Ext4-fs Error on Qubes 4.1.1 upgrade (fresh installation) over 4.1.0 in Multiboot

dracoren · August 6, 2022, 5:28pm

I have the following stats.
Laptop Acer Nitro 5 AMD Ryzen 9 5900HX
Two Nvme SSDs:
a. 1TB has a Dual boot: Windows + Ubuntu
b. 256GB SSD with Qubes OS (Version, ref below)

This configuration had worked so far with Qubes 4.1.0, but there was problem updating the kernel to 5.16 from 5.10, hence neither the wifi nor the audio/BT was working.

Today I upgraded to Qubes 4.1.1 on the 256GB Nvme SSD. The first boot immediately after installation works normal, and I even restored some of the custom VMs that I had backed up from 4.1.0. However, the first Nvme totally disappears from the usb devices list during this boot. Also, after restarting, all the boot entries (Windows+Ubuntu) disappear from the Bios menu and only Qubes OS entry is seen. Booting into the only entry, QubesOS works fine here.

At this stage, when the power cable is disconnected and then the laptop is rebooted, Windows starts up, and checks disk for error. Escaping the error check, and rebooting results in reappearance of all the previous entries in Bios Boot Menu (Windows, Ubuntu, QubesOS), but booting into the Qubes OS this time results in a Ext4-fs system error as in images shared below. I have tried fsck, e2fsck and even error check from gparted on the partition, but there are no errors.

I have installed twice, and both times the same phenomenon occurs, ditto.

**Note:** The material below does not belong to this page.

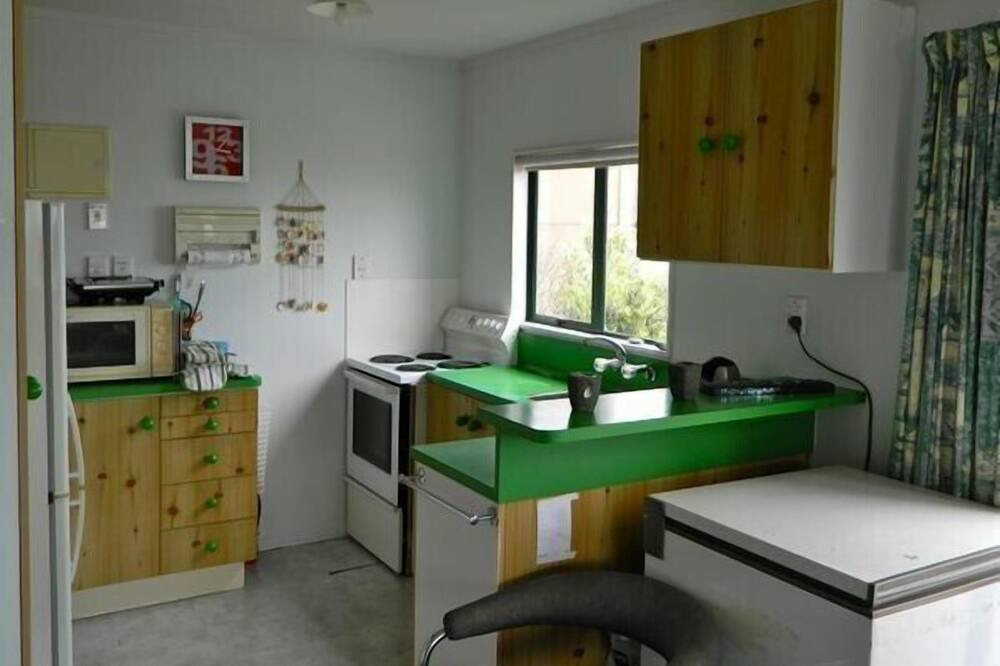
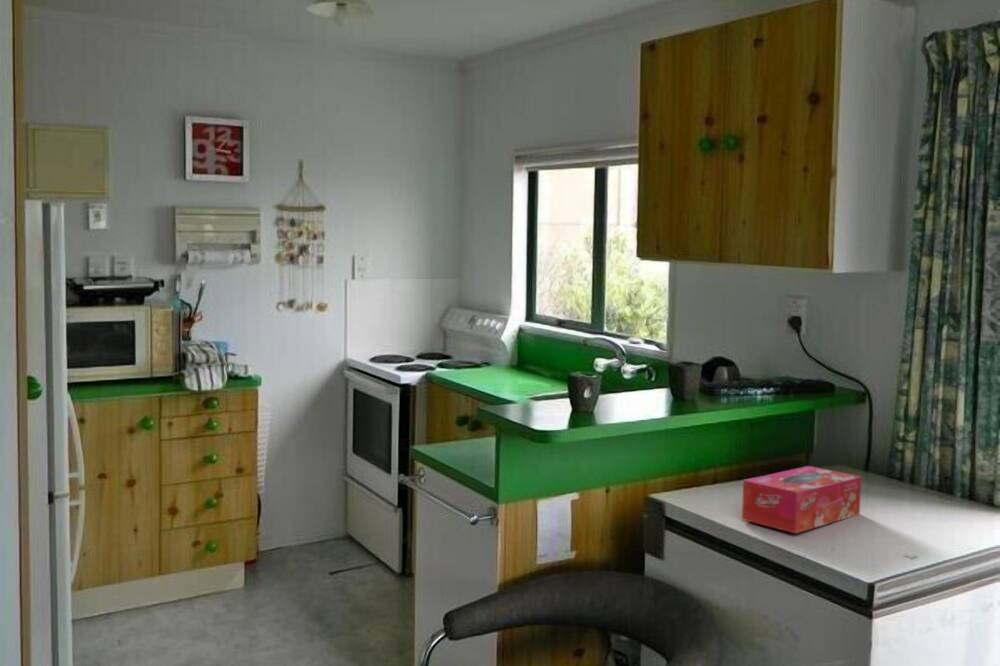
+ tissue box [741,465,862,534]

I think this could be related to the new feature in release notes for 4.1.1 " * UEFI boot now loads GRUB, which in turn loads Xen, making the boot path similar to legacy boot and allowing the user to modify boot parameters or choose an alternate boot menu entry".

Can Anyone please help?

I also tried implementing the solution at:

(“ext4-fs-error-after-ubuntu-17-04-upgrade” at askubuntu although it’s a solution for a different but similar error)
by entering the following commands at Qubes boot menu Option C: Grub commandline:
GRUB_CMDLINE_LINUX_DEFAULT=“quiet splash nvme_core.default_ps_max_latency_us=VALUE”
where I varied VALUE to 0, 5500, 200. This started changing the details in the Ext4-fs error messages.

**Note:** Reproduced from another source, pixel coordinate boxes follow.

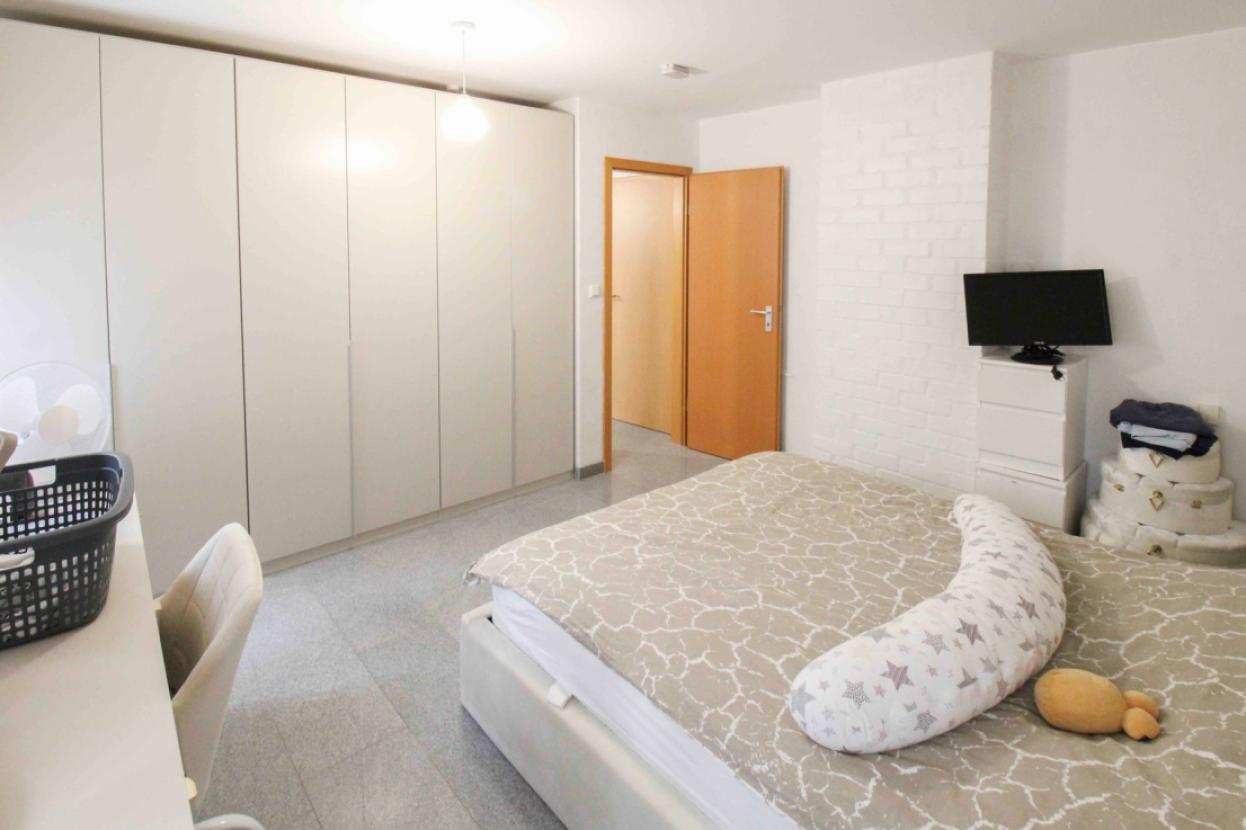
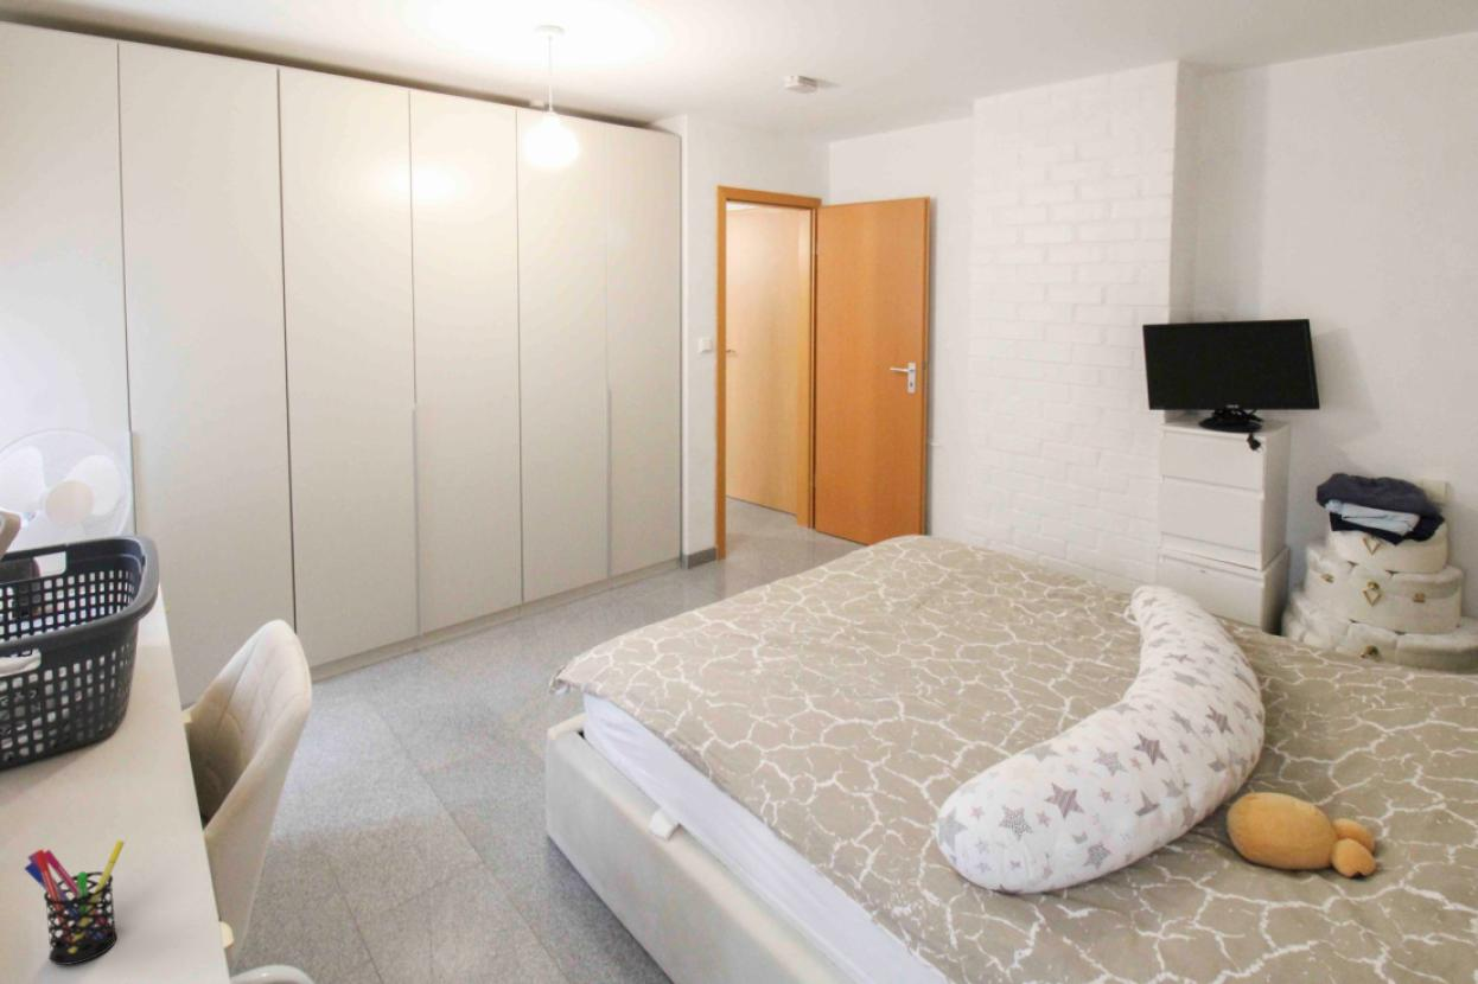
+ pen holder [23,839,126,966]
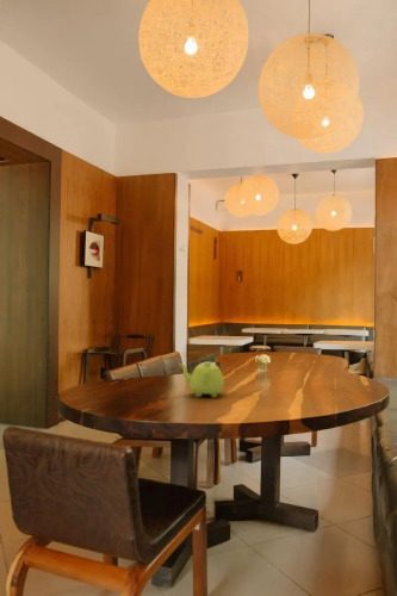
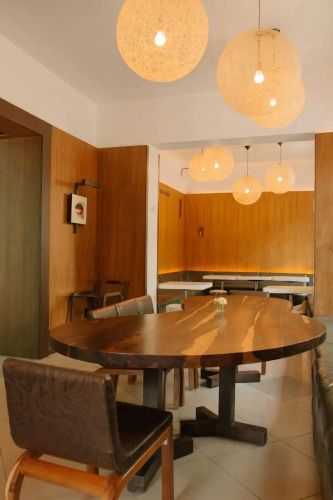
- teapot [178,361,225,398]
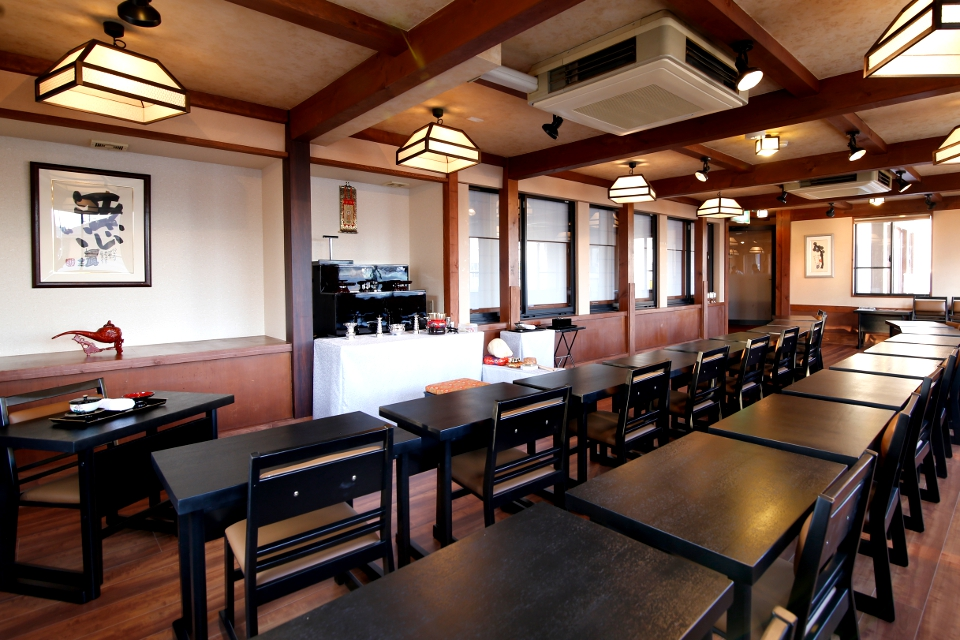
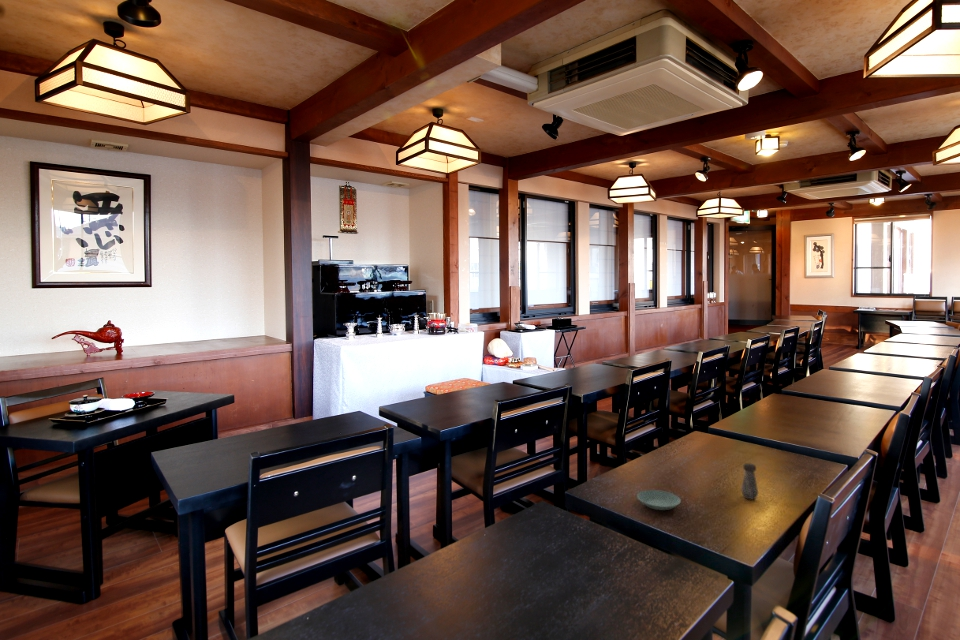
+ saucer [636,489,682,511]
+ salt shaker [740,462,759,501]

Rescue Qubes OS was tried from the installer USB, but it is unfamiliar to me and I don’t want to ruin this install again just in case the solution is simple.
I am guessing that some code related to nvme need to be updated in the grub.

Thanks for all the help.

HPOA909 · August 6, 2022, 10:58pm

Did you preserve the EXT4 during the disk wipeout session in the freshly installation process?

dracoren · August 7, 2022, 4:33am

Thanks.
If you are asking about the option during the installation process, I reclaimed all space, by deleting all existing used space on the disk.
Uploading image just to show configuration to anybody else who checks out this problem. (This screenshot was taken after the install, just to verify the options)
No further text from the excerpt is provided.